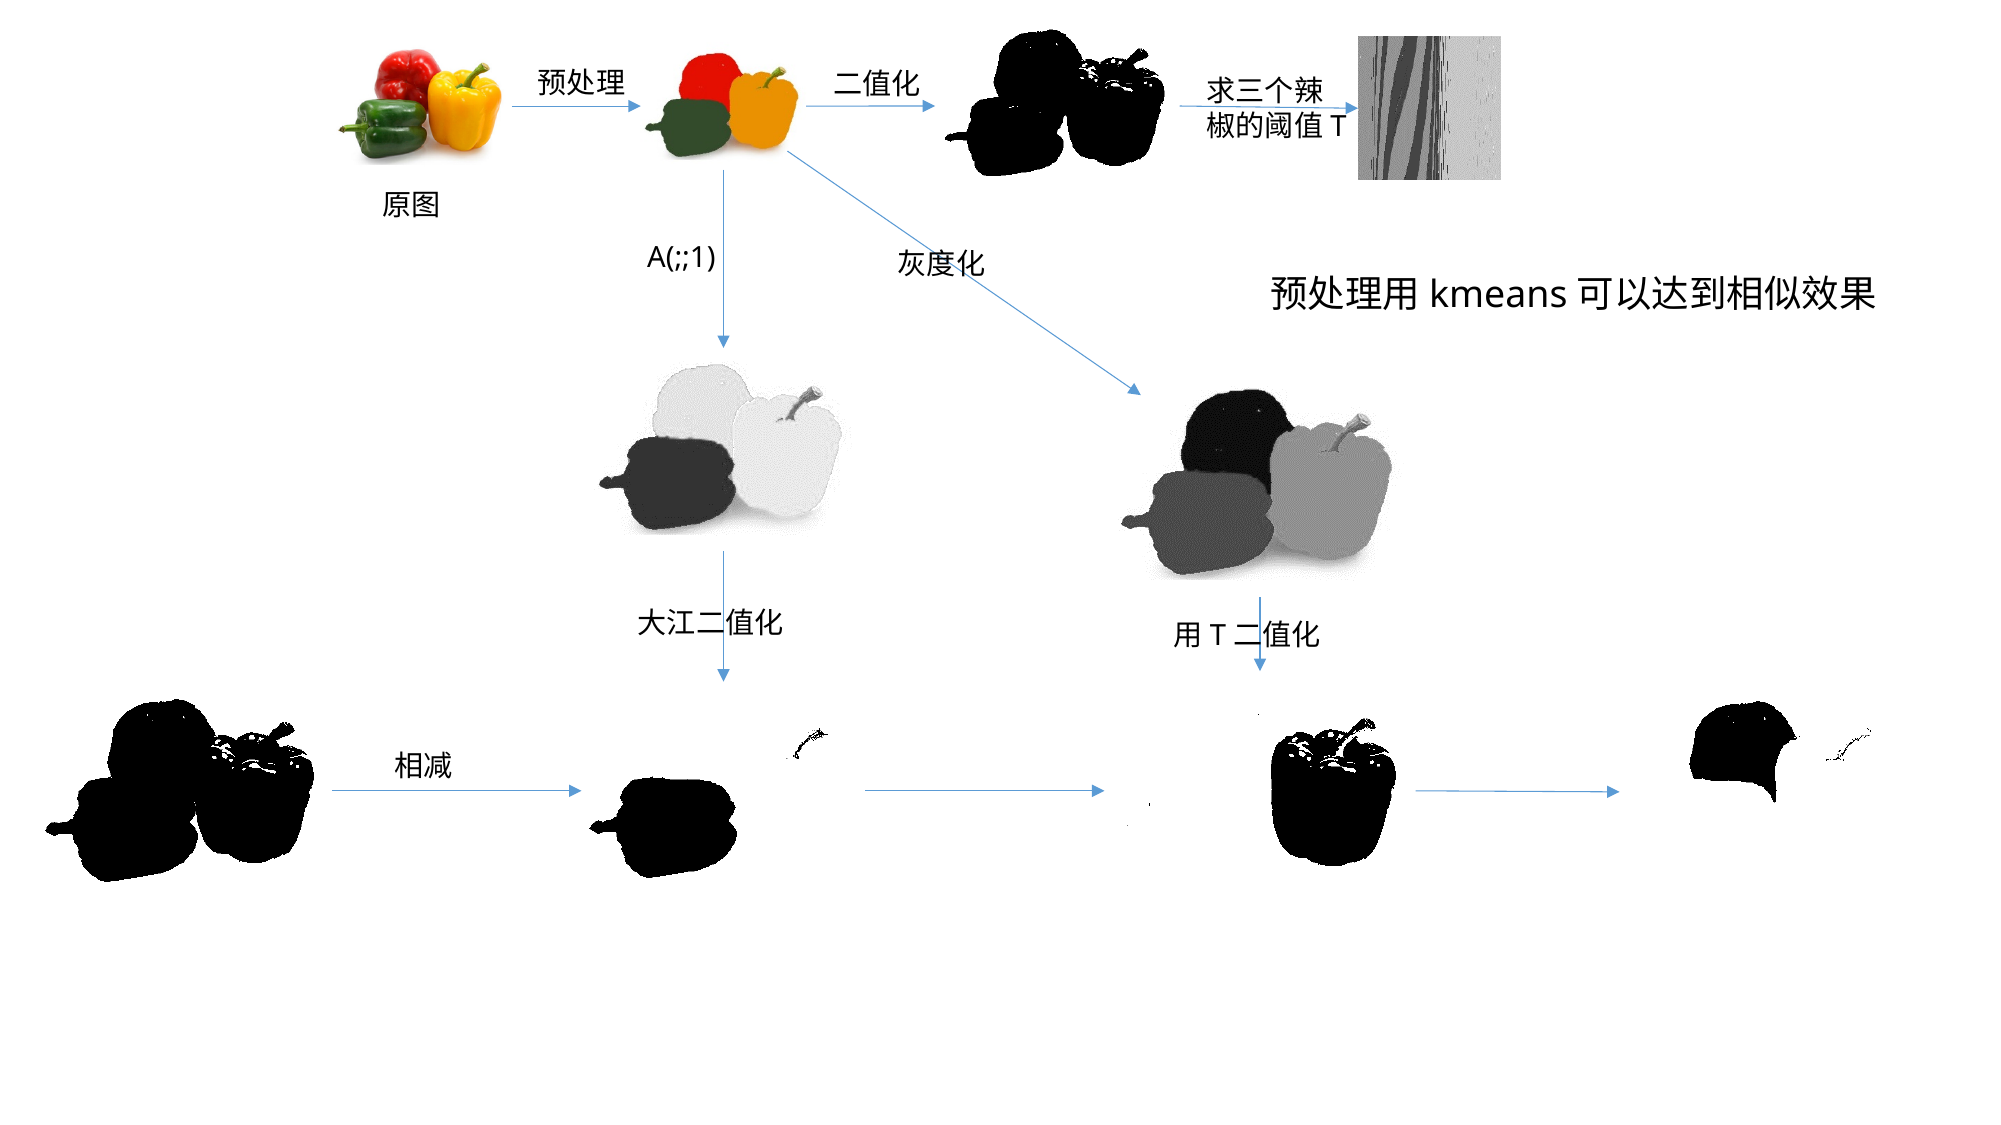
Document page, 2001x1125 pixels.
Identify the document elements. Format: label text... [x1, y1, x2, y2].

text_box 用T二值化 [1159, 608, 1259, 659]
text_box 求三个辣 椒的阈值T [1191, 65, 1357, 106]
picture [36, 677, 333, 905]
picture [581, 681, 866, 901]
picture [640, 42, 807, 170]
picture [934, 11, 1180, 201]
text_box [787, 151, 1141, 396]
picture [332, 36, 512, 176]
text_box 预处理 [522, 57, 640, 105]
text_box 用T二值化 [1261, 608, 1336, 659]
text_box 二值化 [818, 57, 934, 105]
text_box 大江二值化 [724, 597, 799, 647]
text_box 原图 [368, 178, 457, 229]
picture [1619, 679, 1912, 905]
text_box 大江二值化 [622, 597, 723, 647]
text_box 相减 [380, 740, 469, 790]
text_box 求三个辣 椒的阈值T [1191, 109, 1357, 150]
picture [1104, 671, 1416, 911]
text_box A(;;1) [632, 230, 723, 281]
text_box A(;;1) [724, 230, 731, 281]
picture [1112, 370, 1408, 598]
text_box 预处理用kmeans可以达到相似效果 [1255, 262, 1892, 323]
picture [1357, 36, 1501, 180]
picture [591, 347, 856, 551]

----

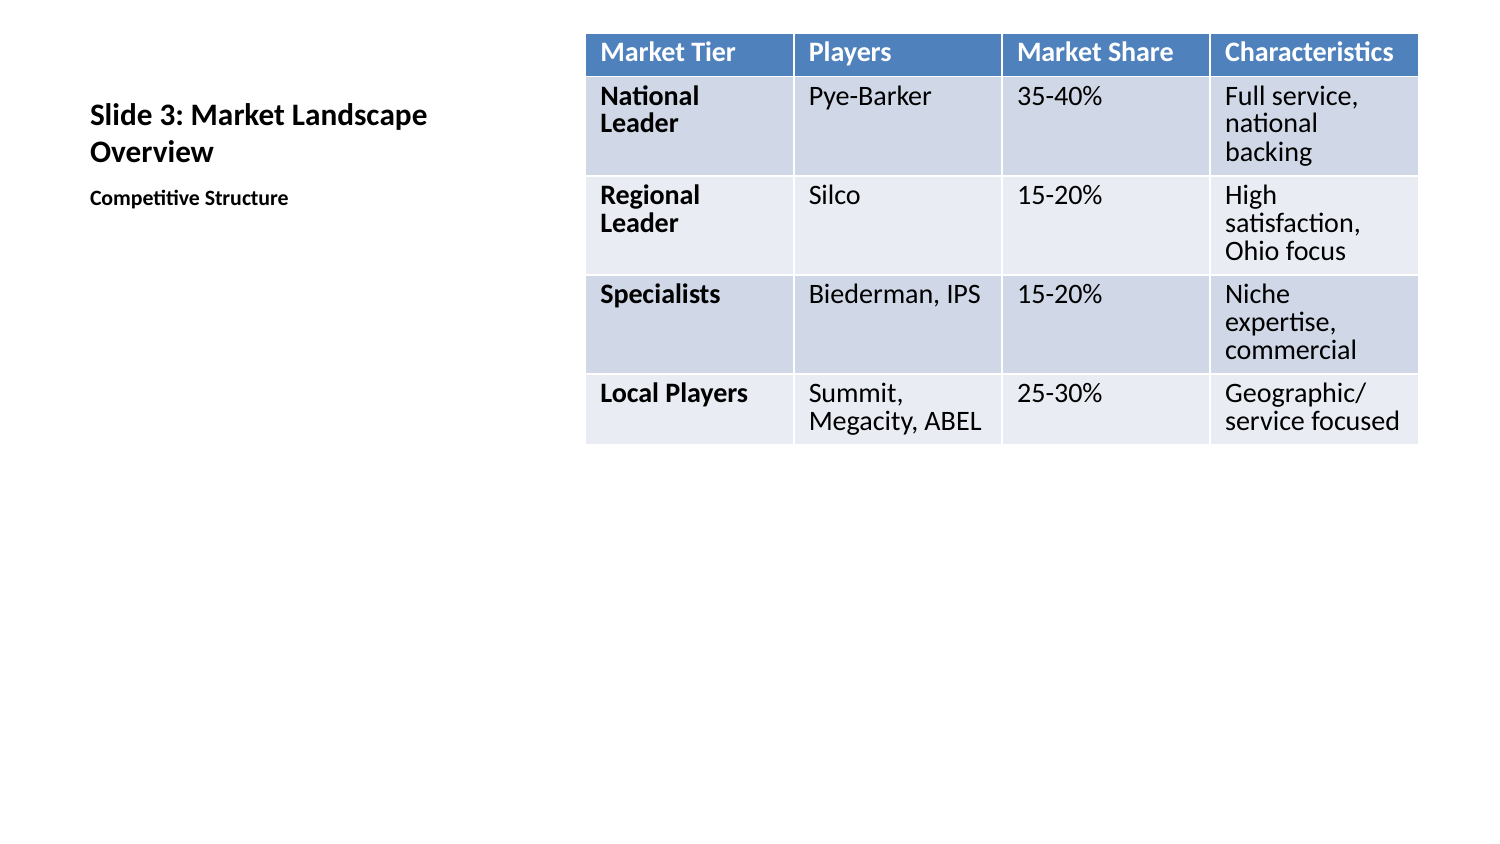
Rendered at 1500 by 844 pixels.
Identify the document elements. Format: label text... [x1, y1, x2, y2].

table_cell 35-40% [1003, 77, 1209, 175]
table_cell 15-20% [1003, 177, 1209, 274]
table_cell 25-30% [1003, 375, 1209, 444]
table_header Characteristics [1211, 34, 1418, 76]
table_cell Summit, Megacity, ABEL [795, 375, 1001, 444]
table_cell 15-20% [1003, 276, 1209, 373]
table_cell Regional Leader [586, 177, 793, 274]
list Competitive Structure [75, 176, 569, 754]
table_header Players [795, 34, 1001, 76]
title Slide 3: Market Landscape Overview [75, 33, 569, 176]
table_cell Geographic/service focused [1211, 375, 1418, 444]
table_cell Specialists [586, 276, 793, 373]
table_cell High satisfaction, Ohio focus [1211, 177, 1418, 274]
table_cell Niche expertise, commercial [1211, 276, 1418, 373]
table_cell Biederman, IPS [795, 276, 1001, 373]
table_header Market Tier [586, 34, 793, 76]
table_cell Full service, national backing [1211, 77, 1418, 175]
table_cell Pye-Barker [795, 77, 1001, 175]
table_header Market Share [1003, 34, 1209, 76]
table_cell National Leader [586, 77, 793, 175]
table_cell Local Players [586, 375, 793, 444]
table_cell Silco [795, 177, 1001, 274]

----

__Work to complete__.
The answer must be all the lines above that hold the word "picture".

__Solution to the exercise__.
picture [36, 677, 333, 905]
picture [581, 681, 866, 901]
picture [640, 42, 807, 170]
picture [934, 11, 1180, 201]
picture [332, 36, 512, 176]
picture [1619, 679, 1912, 905]
picture [1104, 671, 1416, 911]
picture [1112, 370, 1408, 598]
picture [1357, 36, 1501, 180]
picture [591, 347, 856, 551]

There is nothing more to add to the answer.